[Dataset excerpts]
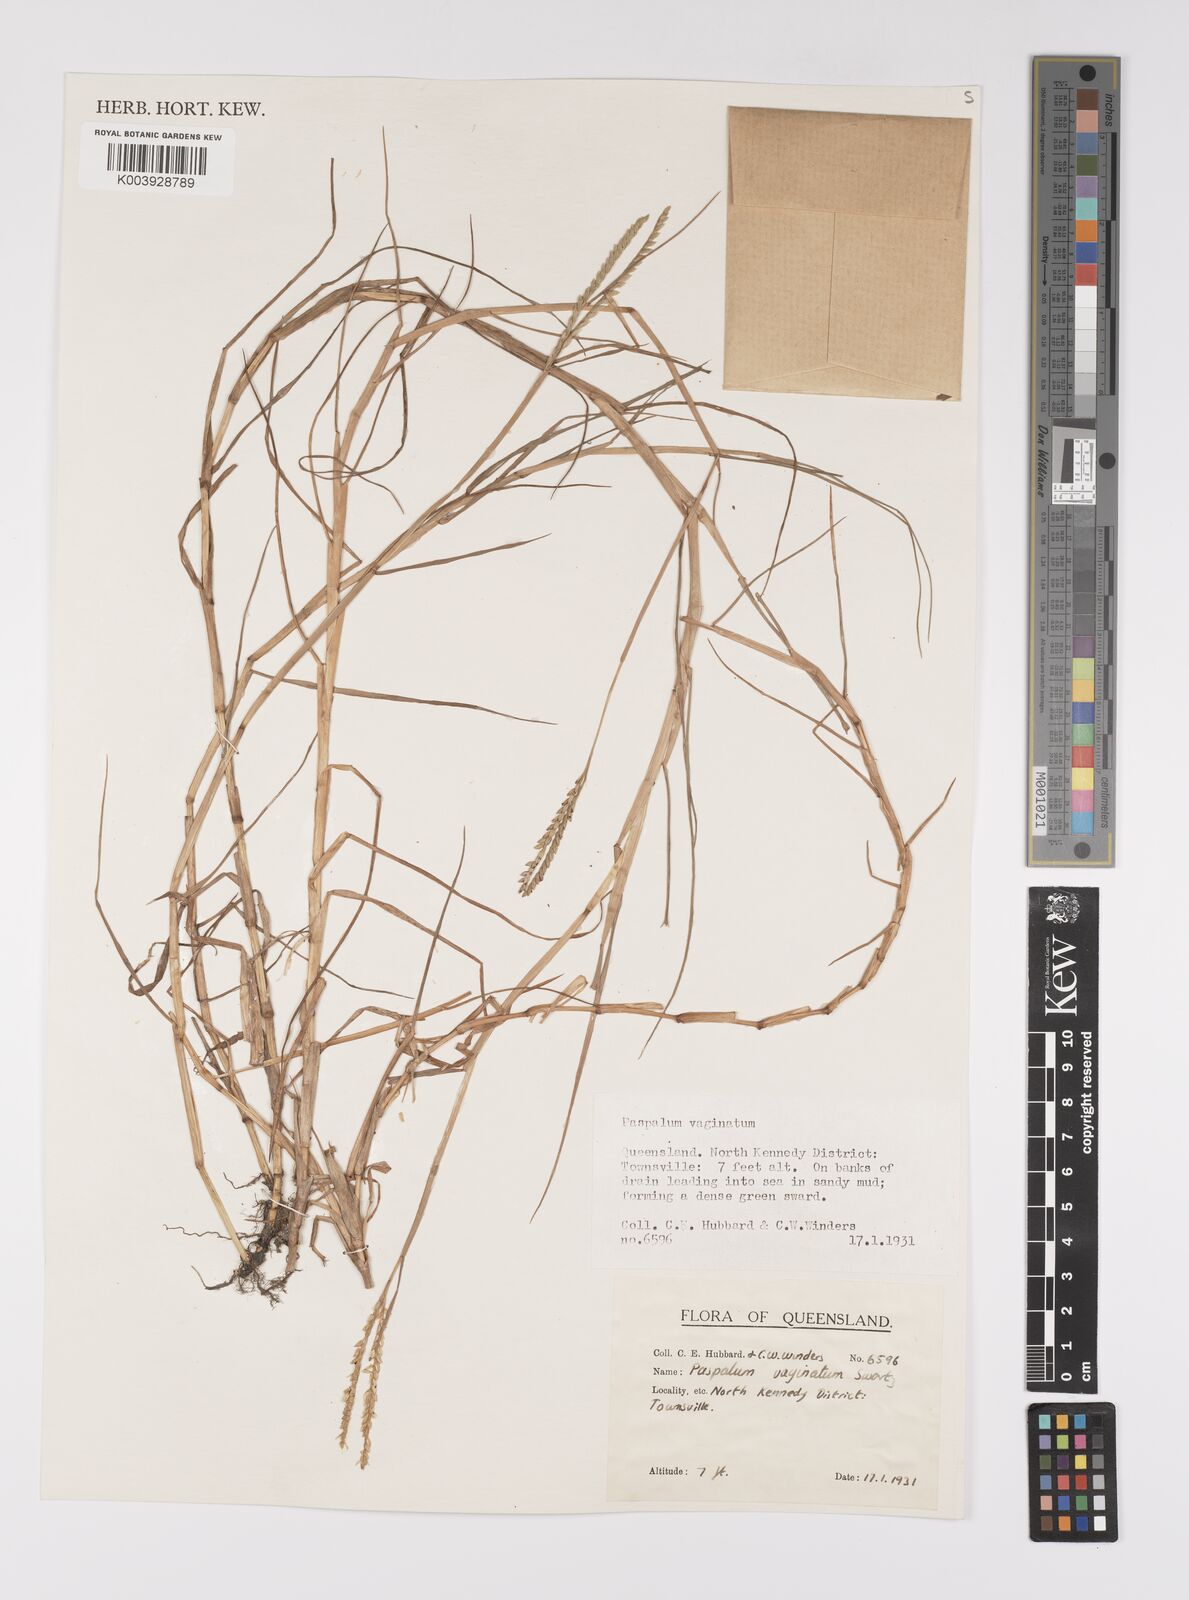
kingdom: Plantae
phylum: Tracheophyta
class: Liliopsida
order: Poales
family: Poaceae
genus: Paspalum
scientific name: Paspalum vaginatum
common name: Seashore paspalum
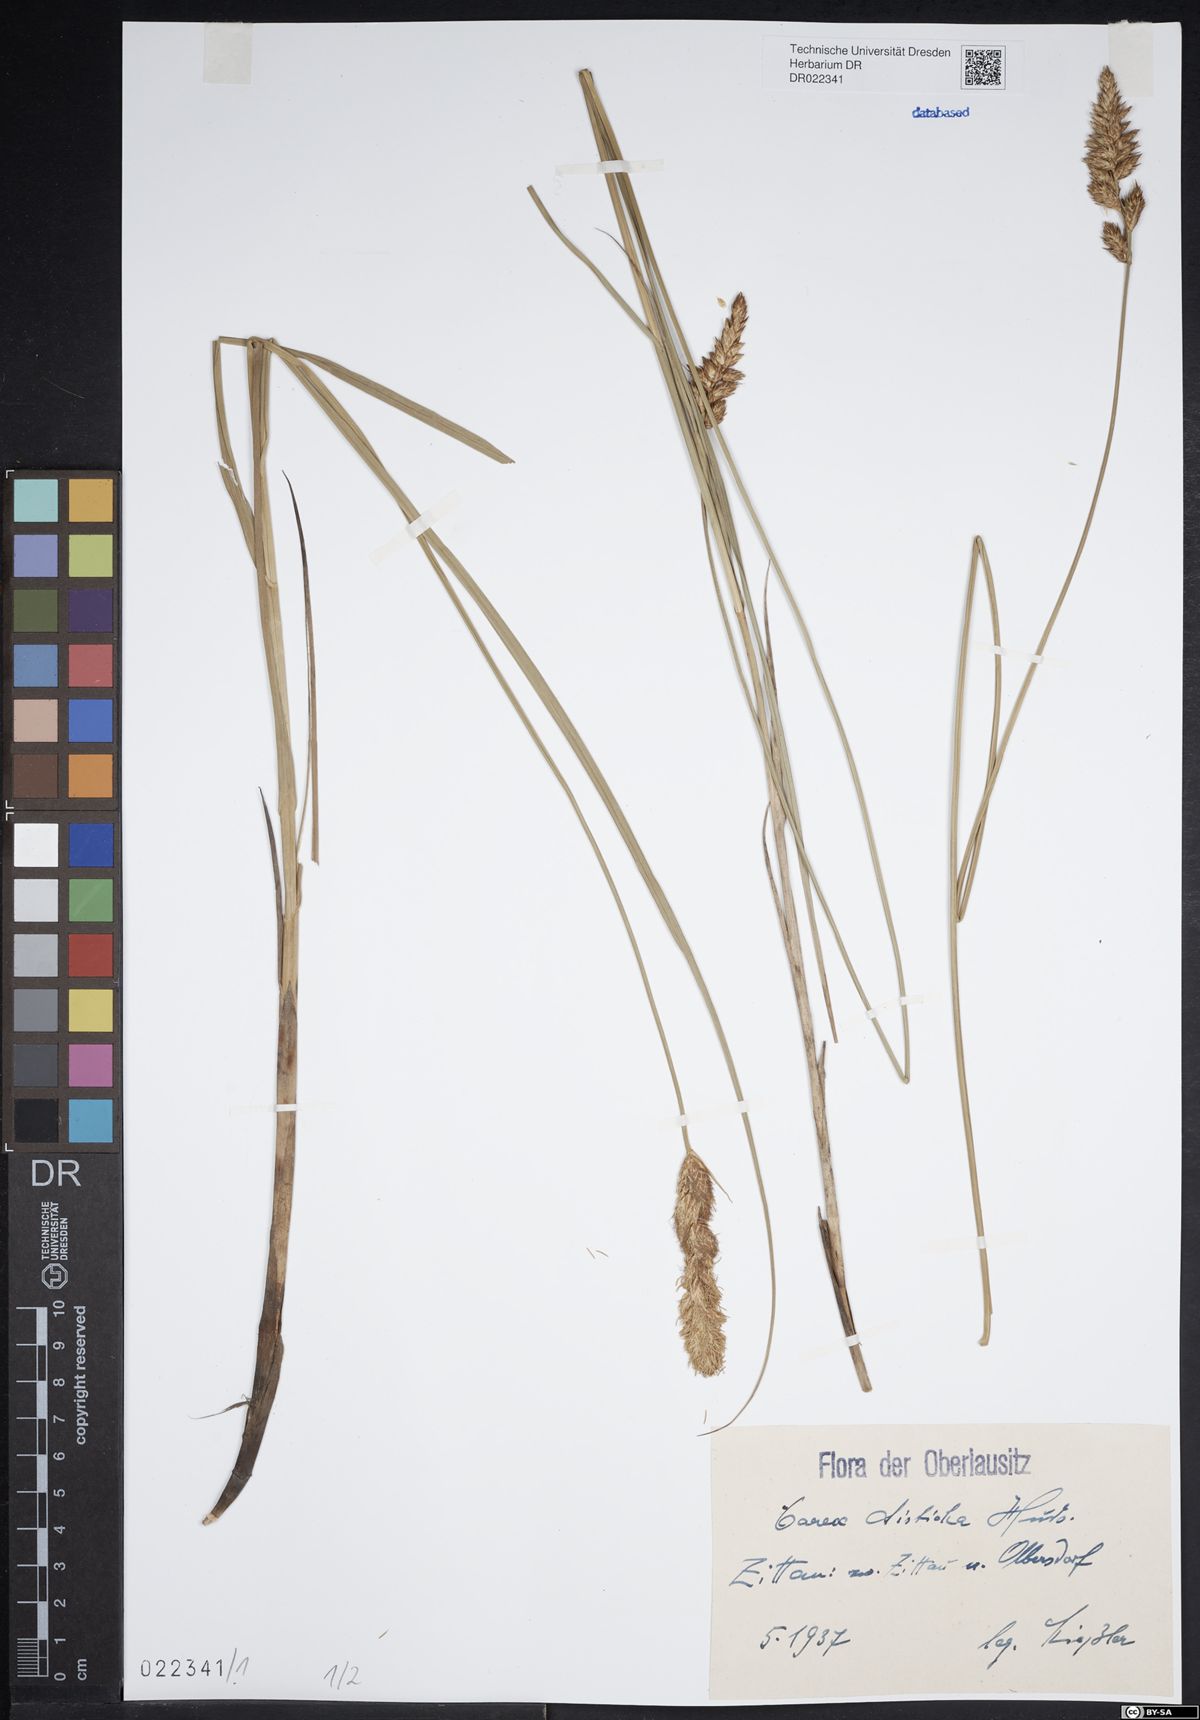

* AIM: Render the material from the line with "class: Liliopsida" through the end as a numbered list, skipping blank lines. Leave the pictures out of your answer.

* TASK ANSWER:
1. class: Liliopsida
2. order: Poales
3. family: Poaceae
4. genus: Paspalum
5. scientific name: Paspalum vaginatum
6. common name: Seashore paspalum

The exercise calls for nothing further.